-- START OF PROVIDED DATA --

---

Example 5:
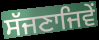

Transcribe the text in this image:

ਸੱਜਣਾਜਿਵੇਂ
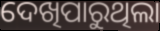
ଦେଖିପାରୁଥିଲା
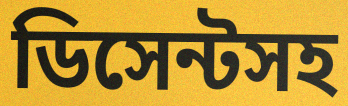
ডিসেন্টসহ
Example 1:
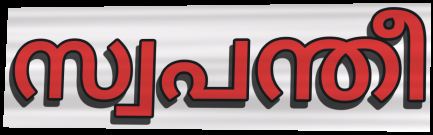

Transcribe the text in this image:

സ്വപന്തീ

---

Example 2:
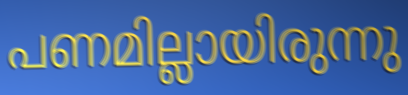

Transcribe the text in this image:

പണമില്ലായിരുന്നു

-- END OF PROVIDED DATA --
-- START OF PROVIDED DATA --

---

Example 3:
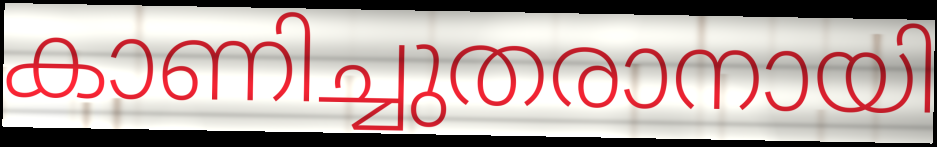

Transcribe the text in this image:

-- END OF PROVIDED DATA --

** WRITTEN TASK **
Return each line in the two blocks above that contains the string "Example". Case counts.

** ANSWER TO THIS TASK **
Example 5:
Example 1:
Example 2:
Example 3:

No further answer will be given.